_WHAT IS REQUIRED_. Please print exactly the line containing "Dhadkanon Ka Saudagar by Wafa Rajpoot complete, Dhadkanon" and every line after it to the end of the records below, and nothing more.

Extracted data entries:

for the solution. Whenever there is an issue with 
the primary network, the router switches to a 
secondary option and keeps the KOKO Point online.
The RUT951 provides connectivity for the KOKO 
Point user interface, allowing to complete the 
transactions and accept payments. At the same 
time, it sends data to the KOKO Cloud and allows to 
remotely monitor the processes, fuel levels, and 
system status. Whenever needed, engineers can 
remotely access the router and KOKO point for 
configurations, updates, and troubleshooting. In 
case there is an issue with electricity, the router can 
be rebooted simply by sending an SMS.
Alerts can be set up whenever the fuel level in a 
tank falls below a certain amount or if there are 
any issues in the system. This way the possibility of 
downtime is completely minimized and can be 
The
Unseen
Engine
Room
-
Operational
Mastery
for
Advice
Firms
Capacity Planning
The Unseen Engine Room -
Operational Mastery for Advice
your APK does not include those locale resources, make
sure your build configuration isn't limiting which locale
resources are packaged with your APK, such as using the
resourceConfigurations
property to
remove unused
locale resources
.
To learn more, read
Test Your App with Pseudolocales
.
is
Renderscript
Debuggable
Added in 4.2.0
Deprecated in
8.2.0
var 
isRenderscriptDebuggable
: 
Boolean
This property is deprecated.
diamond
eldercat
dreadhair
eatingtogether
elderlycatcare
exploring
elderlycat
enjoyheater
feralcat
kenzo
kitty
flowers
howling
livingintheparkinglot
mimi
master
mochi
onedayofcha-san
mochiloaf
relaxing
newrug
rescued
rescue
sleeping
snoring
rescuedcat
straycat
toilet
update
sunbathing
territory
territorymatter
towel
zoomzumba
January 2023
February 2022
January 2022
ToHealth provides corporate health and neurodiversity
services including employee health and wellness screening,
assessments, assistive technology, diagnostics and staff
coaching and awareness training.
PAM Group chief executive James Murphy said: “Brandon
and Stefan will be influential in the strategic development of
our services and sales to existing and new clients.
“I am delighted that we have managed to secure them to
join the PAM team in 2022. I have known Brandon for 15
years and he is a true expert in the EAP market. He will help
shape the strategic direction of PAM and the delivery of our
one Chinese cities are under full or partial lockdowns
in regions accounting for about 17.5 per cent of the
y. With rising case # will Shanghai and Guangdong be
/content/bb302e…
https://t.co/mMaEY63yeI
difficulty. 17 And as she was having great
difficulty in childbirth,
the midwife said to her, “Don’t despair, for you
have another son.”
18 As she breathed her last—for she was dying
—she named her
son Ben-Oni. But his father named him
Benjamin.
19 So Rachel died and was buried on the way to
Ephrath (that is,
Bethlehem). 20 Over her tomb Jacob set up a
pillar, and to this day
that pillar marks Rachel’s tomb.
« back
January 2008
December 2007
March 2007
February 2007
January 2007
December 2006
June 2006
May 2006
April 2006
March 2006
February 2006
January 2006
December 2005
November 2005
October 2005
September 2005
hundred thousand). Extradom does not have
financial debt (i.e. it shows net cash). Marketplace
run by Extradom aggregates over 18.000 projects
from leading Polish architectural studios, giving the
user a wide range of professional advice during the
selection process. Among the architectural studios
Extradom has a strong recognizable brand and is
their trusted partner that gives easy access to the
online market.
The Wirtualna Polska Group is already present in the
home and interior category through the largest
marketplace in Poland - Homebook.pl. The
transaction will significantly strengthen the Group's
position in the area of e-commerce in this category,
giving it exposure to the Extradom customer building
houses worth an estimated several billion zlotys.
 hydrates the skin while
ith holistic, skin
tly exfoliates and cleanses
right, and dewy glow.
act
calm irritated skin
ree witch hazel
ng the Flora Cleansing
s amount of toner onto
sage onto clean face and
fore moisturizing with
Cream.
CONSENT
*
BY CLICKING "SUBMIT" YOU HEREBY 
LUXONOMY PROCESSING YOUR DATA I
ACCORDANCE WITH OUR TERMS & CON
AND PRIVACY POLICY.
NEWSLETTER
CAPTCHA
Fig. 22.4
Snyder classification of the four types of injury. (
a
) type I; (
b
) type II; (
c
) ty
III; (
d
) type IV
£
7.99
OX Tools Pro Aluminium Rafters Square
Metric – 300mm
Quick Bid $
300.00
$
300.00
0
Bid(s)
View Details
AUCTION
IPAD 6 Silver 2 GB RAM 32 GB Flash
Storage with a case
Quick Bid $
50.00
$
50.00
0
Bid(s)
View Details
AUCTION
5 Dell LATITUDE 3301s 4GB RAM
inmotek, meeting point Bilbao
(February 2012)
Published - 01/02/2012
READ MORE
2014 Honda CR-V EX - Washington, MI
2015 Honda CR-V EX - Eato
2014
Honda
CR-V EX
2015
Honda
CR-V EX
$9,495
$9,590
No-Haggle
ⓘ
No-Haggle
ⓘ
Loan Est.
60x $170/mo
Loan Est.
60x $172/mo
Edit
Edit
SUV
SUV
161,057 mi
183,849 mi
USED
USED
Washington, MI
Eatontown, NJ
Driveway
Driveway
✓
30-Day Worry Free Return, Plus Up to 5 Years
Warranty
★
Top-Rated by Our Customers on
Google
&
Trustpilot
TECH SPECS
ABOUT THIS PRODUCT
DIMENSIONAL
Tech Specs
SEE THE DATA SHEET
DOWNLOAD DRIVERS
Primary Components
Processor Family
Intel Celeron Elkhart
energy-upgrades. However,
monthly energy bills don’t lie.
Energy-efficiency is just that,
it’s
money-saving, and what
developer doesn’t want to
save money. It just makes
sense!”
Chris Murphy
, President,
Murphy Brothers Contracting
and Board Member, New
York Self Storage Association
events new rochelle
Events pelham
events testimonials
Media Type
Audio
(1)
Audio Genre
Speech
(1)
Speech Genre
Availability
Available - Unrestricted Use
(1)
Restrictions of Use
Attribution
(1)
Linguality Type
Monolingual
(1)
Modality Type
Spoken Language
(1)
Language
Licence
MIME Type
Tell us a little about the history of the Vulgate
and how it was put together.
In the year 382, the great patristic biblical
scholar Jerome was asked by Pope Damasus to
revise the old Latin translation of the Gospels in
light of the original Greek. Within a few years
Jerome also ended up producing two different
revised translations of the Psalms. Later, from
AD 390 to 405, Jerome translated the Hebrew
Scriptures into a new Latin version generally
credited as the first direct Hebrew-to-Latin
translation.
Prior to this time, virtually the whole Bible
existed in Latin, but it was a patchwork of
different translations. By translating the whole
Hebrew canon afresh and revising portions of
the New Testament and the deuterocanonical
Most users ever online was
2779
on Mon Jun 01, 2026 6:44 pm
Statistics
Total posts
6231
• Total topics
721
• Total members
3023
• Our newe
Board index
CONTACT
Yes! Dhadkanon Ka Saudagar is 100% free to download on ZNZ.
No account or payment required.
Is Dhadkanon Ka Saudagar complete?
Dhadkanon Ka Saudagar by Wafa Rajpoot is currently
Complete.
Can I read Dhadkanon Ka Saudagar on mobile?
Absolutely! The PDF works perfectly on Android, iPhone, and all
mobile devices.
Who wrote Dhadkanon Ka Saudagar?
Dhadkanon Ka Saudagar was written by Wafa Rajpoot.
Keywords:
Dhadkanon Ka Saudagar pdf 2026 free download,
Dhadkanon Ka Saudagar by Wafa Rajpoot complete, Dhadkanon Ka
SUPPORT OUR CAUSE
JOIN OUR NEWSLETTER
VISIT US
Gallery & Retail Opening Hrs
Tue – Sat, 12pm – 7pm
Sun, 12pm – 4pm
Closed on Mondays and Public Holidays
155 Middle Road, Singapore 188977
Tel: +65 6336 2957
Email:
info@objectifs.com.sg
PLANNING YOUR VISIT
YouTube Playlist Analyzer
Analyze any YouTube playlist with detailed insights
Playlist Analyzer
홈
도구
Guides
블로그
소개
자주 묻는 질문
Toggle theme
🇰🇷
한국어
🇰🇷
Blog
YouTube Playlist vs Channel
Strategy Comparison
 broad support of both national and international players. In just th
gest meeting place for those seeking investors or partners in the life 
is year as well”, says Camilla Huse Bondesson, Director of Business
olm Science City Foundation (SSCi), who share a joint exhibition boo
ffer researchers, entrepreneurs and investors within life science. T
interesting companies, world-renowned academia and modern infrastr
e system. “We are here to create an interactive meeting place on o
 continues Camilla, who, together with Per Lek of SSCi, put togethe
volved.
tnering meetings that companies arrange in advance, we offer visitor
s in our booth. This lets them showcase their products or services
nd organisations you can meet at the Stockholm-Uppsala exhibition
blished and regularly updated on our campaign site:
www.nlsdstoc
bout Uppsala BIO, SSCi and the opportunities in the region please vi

_TASK RESULT_.
Dhadkanon Ka Saudagar by Wafa Rajpoot complete, Dhadkanon Ka
SUPPORT OUR CAUSE
JOIN OUR NEWSLETTER
VISIT US
Gallery & Retail Opening Hrs
Tue – Sat, 12pm – 7pm
Sun, 12pm – 4pm
Closed on Mondays and Public Holidays
155 Middle Road, Singapore 188977
Tel: +65 6336 2957
Email:
info@objectifs.com.sg
PLANNING YOUR VISIT
YouTube Playlist Analyzer
Analyze any YouTube playlist with detailed insights
Playlist Analyzer
홈
도구
Guides
블로그
소개
자주 묻는 질문
Toggle theme
🇰🇷
한국어
🇰🇷
Blog
YouTube Playlist vs Channel
Strategy Comparison
 broad support of both national and international players. In just th
gest meeting place for those seeking investors or partners in the life 
is year as well”, says Camilla Huse Bondesson, Director of Business
olm Science City Foundation (SSCi), who share a joint exhibition boo
ffer researchers, entrepreneurs and investors within life science. T
interesting companies, world-renowned academia and modern infrastr
e system. “We are here to create an interactive meeting place on o
 continues Camilla, who, together with Per Lek of SSCi, put togethe
volved.
tnering meetings that companies arrange in advance, we offer visitor
s in our booth. This lets them showcase their products or services
nd organisations you can meet at the Stockholm-Uppsala exhibition
blished and regularly updated on our campaign site:
www.nlsdstoc
bout Uppsala BIO, SSCi and the opportunities in the region please vi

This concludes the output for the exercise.